▶ [Instrução 1] Reproduza sem nenhuma alteração as linhas dos registros que começam na linha que contém "dengan nama APERNAS. APERNAS merupakan" e vão até o fim dos registros.

That a Blunt should open

To have gathered from the air a live tradition

Or from a fine old eye the unconquered flame

This is not vanity

Here error is all in the not done

All in the diffidence that faltered…

 

[Ter com decência se esforçado

Para que algo notável viesse à luz

Ter colhido no ar uma tradição viva

Ou de um óleo antigo a flama inconquistada

Isso não é vaidade

Aqui o erro está todo em não ter feito

Todo na difidência que fez hesitar...]

 

Ezra Pound

 

 

 

 

 

 

 

 

 

 

 

 

 

 

 

 

 

 

 

 

 

 

SUMÁRIO

 

 

                   PRÓLOGO

 

 

              PARTE I: TERMOS SINGULARES

 

1.     CLASSIFICANDO OS TERMOS SINGULARES

2.     TERMOS INDEXICAIS

3.     DESCRIÇÕES DEFINIDAS

4.     TEORIA DESCRITIVISTA DOS NOMES PRÓPRIOS

5.     TEORIA CAUSAL-HISTÓRICA DOS NOMES PRÓPRIOS

6.     TEORIA METADESCRIPTIVISTA DOS NOMES PRÓPRIOS

 

 

         PARTE II: TERMOS GERAIS

 

7.      INTRODUÇÃO: DESCRITIVISMO VERSUS CAUSALISMO

8.      PUTNAM: TERRA GÊMEA E A FALÁCIA

      EXTERNALISTA

9.      IRREGULARIDADES DO TERRENO CONCEITUAL

 

 

 

 

 

 

 

 

 

 

 

 

 

 

PRÓLOGO

 

 

Meu primeiro encontro com as teorias filosóficas dos nomes próprios aconteceu há mais de trinta anos, quando me encontrava na Alemanha escrevendo uma tese sobre a concepção de significado na última filosofia de Wittgenstein. Como seria de se esperar de um neófito recém-convertido, a melhor resposta parecia-me ser a teoria do feixe de descrições definidas, tal como fora comentada pelo próprio Wittgenstein na seção 79 de suas Investigações Filosóficas. Por contraste, as poucas leituras que fiz na época sobre a concepção causal-histórica da referência dos nomes próprios proposta por Saul Kripke me deixaram escandalizado. O recurso ao batismo e às cadeias causais externas soava-me como uma explicação mágica da referência. Não que eu me sentisse à vontade com a teoria do feixe. Minha opinião era a de que seria necessário impor uma ordem ao apanhado arbitrário de descrições constitutivas do feixe e que isso só poderia ser feito pelo recurso a alguma regra de ordem superior, capaz de estabelecer o papel e o valor das descrições a ele pertencentes. Mas logo me esqueci do assunto.

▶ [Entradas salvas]
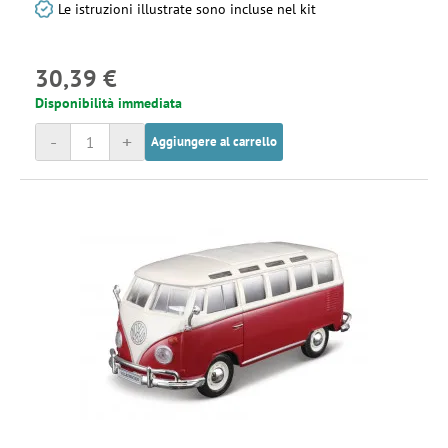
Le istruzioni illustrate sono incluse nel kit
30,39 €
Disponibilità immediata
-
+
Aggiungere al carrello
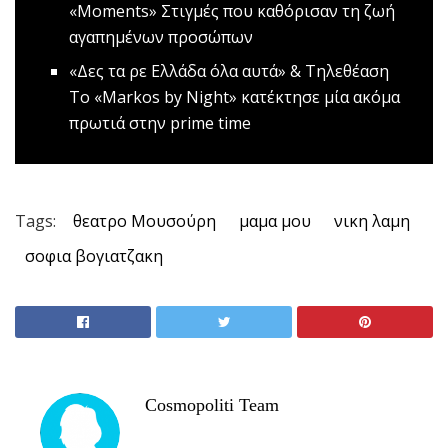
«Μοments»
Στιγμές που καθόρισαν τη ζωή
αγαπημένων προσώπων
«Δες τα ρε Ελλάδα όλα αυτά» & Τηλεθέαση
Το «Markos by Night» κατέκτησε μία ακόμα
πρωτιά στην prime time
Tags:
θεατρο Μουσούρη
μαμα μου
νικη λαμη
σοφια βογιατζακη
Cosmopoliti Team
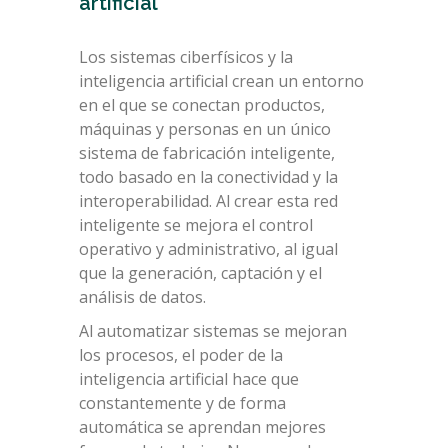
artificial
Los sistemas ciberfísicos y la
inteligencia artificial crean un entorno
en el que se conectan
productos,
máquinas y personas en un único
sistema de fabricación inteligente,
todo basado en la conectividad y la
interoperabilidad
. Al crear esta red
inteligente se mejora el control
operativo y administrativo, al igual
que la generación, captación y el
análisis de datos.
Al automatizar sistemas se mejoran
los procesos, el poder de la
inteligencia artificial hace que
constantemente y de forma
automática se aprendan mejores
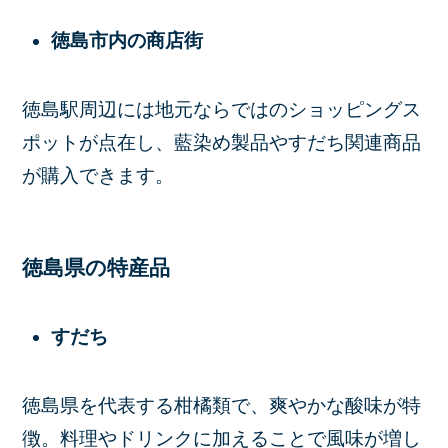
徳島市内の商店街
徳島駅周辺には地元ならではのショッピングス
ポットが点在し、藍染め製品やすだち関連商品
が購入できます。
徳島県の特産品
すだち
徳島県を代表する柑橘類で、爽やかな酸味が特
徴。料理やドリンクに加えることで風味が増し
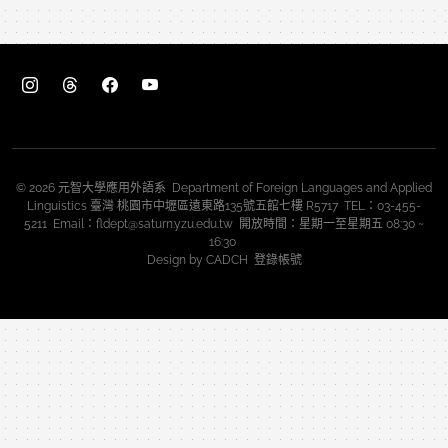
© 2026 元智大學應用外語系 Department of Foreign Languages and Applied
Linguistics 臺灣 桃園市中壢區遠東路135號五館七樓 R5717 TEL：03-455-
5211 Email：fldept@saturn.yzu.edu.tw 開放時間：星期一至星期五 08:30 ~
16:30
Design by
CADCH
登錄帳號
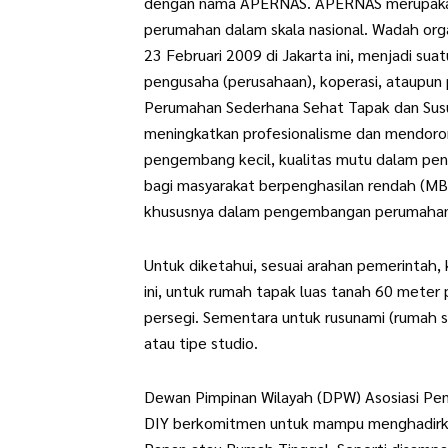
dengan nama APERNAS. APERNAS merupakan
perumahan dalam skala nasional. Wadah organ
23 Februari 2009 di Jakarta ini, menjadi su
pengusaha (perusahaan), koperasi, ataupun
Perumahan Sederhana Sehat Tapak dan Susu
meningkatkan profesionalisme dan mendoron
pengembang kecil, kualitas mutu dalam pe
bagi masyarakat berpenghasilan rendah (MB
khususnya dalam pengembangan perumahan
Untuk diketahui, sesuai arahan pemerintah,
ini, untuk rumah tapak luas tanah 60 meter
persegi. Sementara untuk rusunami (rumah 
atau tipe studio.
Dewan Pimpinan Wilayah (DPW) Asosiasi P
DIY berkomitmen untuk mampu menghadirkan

▶ [Instrução 2] Liste os títulos de capítulo que o trecho apresenta sob "PARTE I: TERMOS SINGULARES".

▶ [Resposta 1]
dengan nama APERNAS. APERNAS merupakan
perumahan dalam skala nasional. Wadah organ
23 Februari 2009 di Jakarta ini, menjadi su
pengusaha (perusahaan), koperasi, ataupun
Perumahan Sederhana Sehat Tapak dan Susu
meningkatkan profesionalisme dan mendoron
pengembang kecil, kualitas mutu dalam pe
bagi masyarakat berpenghasilan rendah (MB
khususnya dalam pengembangan perumahan
Untuk diketahui, sesuai arahan pemerintah,
ini, untuk rumah tapak luas tanah 60 meter
persegi. Sementara untuk rusunami (rumah 
atau tipe studio.
Dewan Pimpinan Wilayah (DPW) Asosiasi P
DIY berkomitmen untuk mampu menghadirkan

▶ [Resposta 2]
1. CLASSIFICANDO OS TERMOS SINGULARES
2. TERMOS INDEXICAIS
3. DESCRIÇÕES DEFINIDAS
4. TEORIA DESCRITIVISTA DOS NOMES PRÓPRIOS
5. TEORIA CAUSAL-HISTÓRICA DOS NOMES PRÓPRIOS
6. TEORIA METADESCRIPTIVISTA DOS NOMES PRÓPRIOS